▶ Problem details
Copy every item below word for word, leaving out the pictures.

********************

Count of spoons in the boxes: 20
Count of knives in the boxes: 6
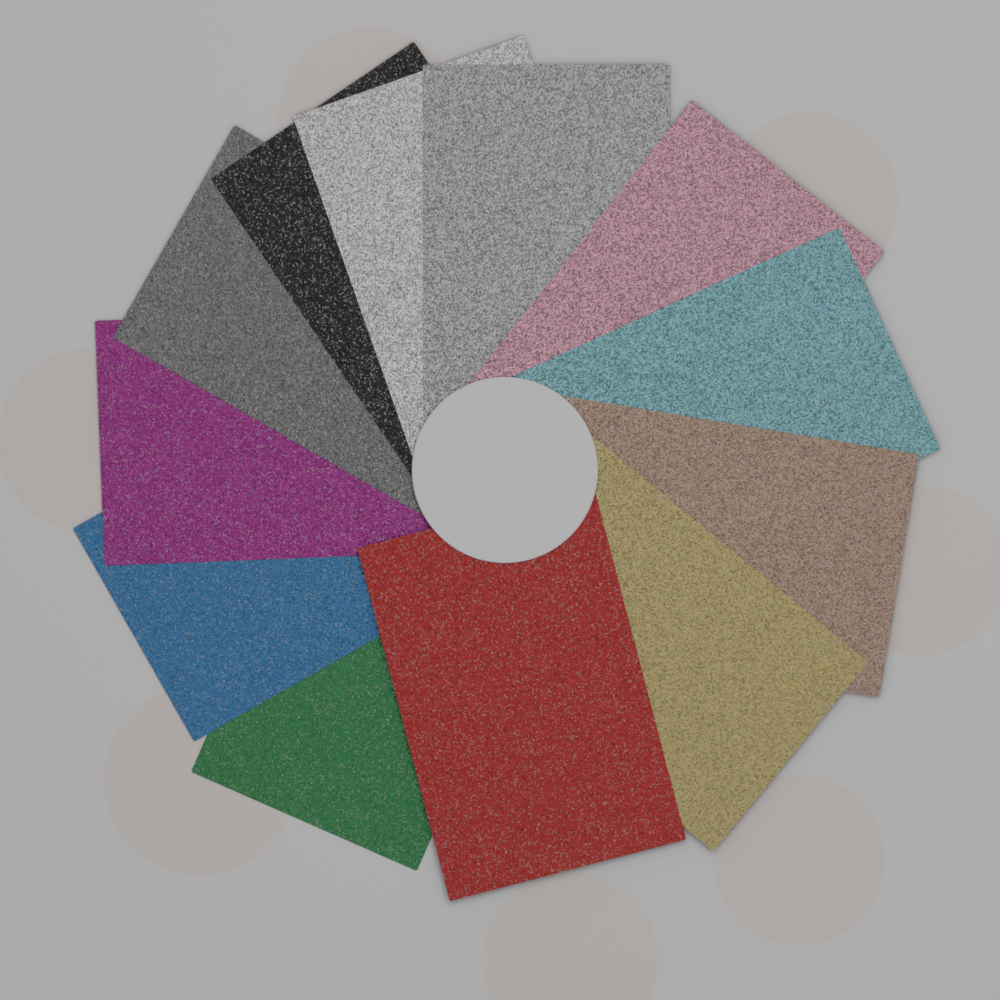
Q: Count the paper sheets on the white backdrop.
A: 12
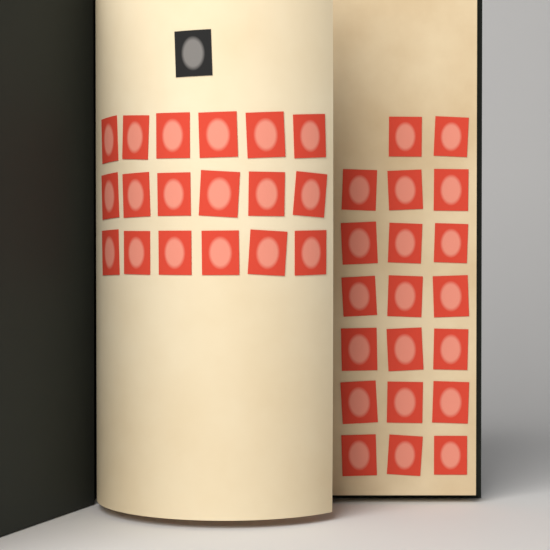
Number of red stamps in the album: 38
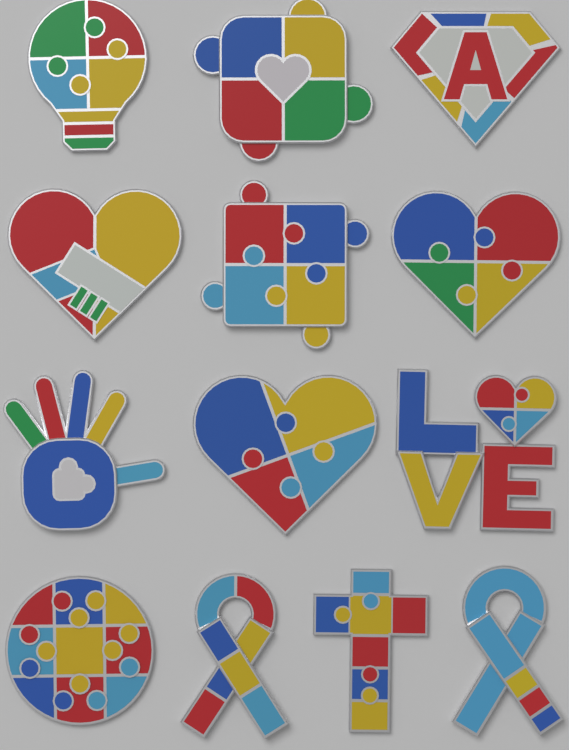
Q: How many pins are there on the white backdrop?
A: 13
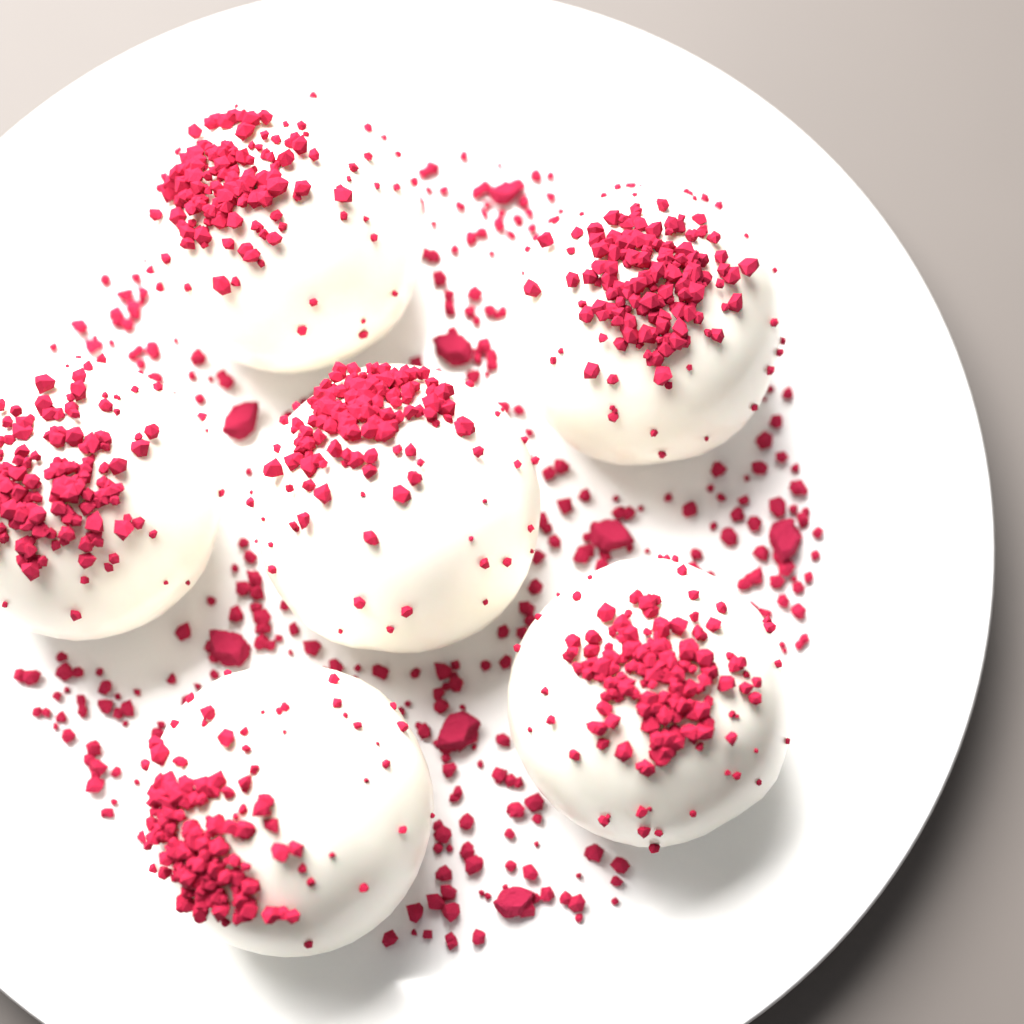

********************

▶ Correct answer
Count of spoons in the boxes: 20
Count of knives in the boxes: 6
Q: Count the paper sheets on the white backdrop.
A: 12
Number of red stamps in the album: 38
Q: How many pins are there on the white backdrop?
A: 13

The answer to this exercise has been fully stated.